Even with the arrival of the vaccines, the Palestinian areas lag far behind Israel, which has vaccinated some 80% of its adult population.
The disparity has drawn attention to the inequities in the global distribution of vaccines between rich and poor countries. U.N. officials and human rights groups have said Israel is an occupying power with a responsibility for vaccinating the Palestinian population.
Israel says that under interim peace accords, it has no such responsibility. But in recent weeks, it has inoculated over 100,000 Palestinian laborers in the West Bank who have permits to work inside Israel and its West Bank settlements.
The Pfizer-BioNTech and AstraZeneca vaccines are the first distributed by COVAX in the Palestinian territories. At a Gaza City clinic, five WHO workers and five local medical workers were the first to be inoculated with COVAX-donated doses.
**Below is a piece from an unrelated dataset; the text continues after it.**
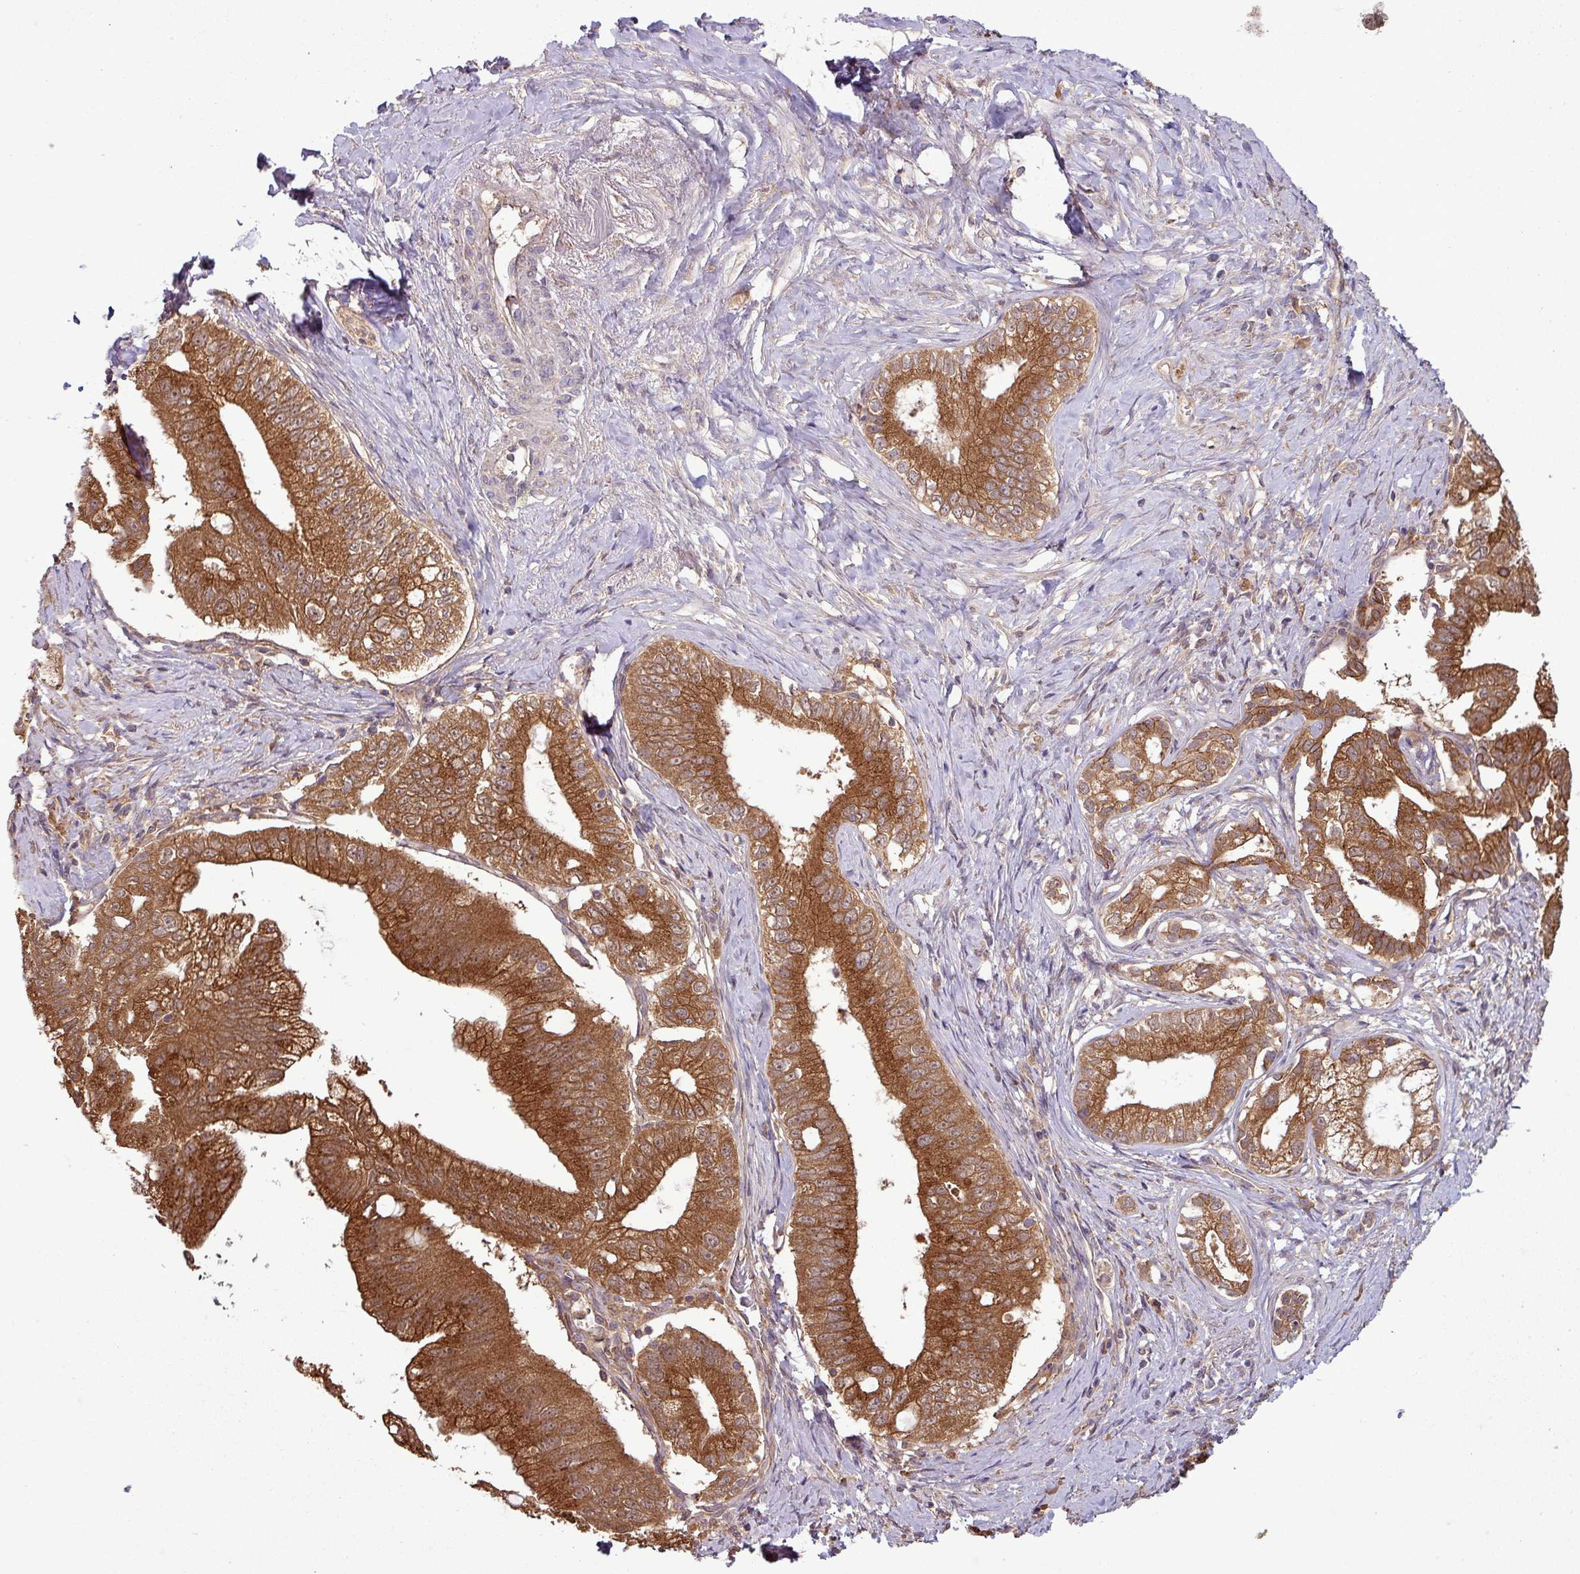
{"staining": {"intensity": "strong", "quantity": ">75%", "location": "cytoplasmic/membranous"}, "tissue": "pancreatic cancer", "cell_type": "Tumor cells", "image_type": "cancer", "snomed": [{"axis": "morphology", "description": "Adenocarcinoma, NOS"}, {"axis": "topography", "description": "Pancreas"}], "caption": "Pancreatic cancer stained for a protein demonstrates strong cytoplasmic/membranous positivity in tumor cells.", "gene": "NT5C3A", "patient": {"sex": "male", "age": 70}}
"We are very proud to be here today with our esteemed colleagues” to promote the first arrival of vaccines through COVAX, said Sacha Bootsma, head of WHO’s Gaza office, who received the first shot of vaccine at the event.
She added that the second shipment of 57,600 AstraZeneca vaccines is expected to be delivered to Gaza by the end of April. Some European countries have raised safety concerns about the AstraZeneca vaccine.
But major countries, including France, Italy and Germany, have begun using the vaccine again, and Palestinian authorities have approved its use. Bootsma noted that both vaccines "have been validated by WHO globally through very lengthy and stringent process.”
Dr. Majdi Dhair, a health ministry official, said only 11,200 of Gaza's 2 million residents have been inoculated so far, saying the turnout "started to grow” a month after the rollout of vaccines. Bootsma said the limited number of vaccines in Gaza prevents a mass vaccination campaign.
The Gaza Strip has seen at least 58,000 confirmed cases of COVID-19 since August and 582 deaths. The West Bank has reported nearly 163,000 COVID-19 cases and 1,824 deaths. In recent weeks, Hamas authorities governing the territory have eased almost all coronavirus restrictions, despite warnings from health officials. Bootsma criticized the move.
"The COVID-19 pandemic is not over yet. We are all still at risk of becoming infected, especially now that the government has eased all the restrictions," she said.